+++ Supplied text

The Gawler Craton is the oldest and largest geological province in South Australia, preserving a complex tectonic history spanning from ~3250 Ma to 1450 Ma. The craton comprises a Mesoarchean-Paleoproterozoic core that is intruded and overlain by Paleoproterozoic to Mesoproterozoic rocks. The Mesoarchean history of the Gawler Craton is dominated by felsic magmatism, the Neoarchean to Paleoproterozoic history by sedimentation and bimodal magmatism, and the Mesoproterozoic history by bimodal magmatism.

Solid geology map of the Gawler Craton

The southern boundary of the craton coincides with South Australia’s coastline, but the other craton boundaries are poorly constrained, being obscured by cover sequences. To the east, Neoproterozoic sequences of the Torrens Hinge Zone and Adelaide Superbasin separate the Gawler Craton from the Paleo- to Mesoproterozoic Curnamona Province. To the north and west, the Gawler Craton has a structural boundary with the Musgrave and Coompana provinces, which is overlain by the Neoproterozoic to Paleozoic Officer Basin.

++++++

[Tasks to perform]:
1. In the Gawler Craton passage, what time span does the craton's preserved tectonic history cover?
2. Copy the stretch of the Gawler Craton passage from "The Gawler Craton is the" through "by bimodal magmatism.".

+++ Provided material

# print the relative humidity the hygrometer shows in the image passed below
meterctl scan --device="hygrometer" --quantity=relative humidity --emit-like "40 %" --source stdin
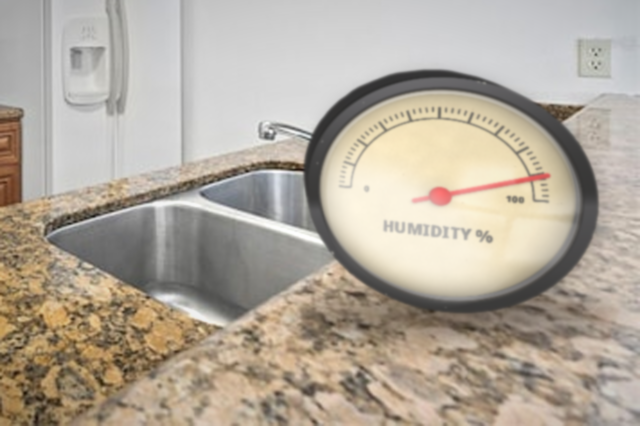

++++++

[Solution set]:
1. From about 3250 Ma to 1450 Ma.

2.
The Gawler Craton is the oldest and largest geological province in South Australia, preserving a complex tectonic history spanning from ~3250 Ma to 1450 Ma. The craton comprises a Mesoarchean-Paleoproterozoic core that is intruded and overlain by Paleoproterozoic to Mesoproterozoic rocks. The Mesoarchean history of the Gawler Craton is dominated by felsic magmatism, the Neoarchean to Paleoproterozoic history by sedimentation and bimodal magmatism, and the Mesoproterozoic history by bimodal magmatism.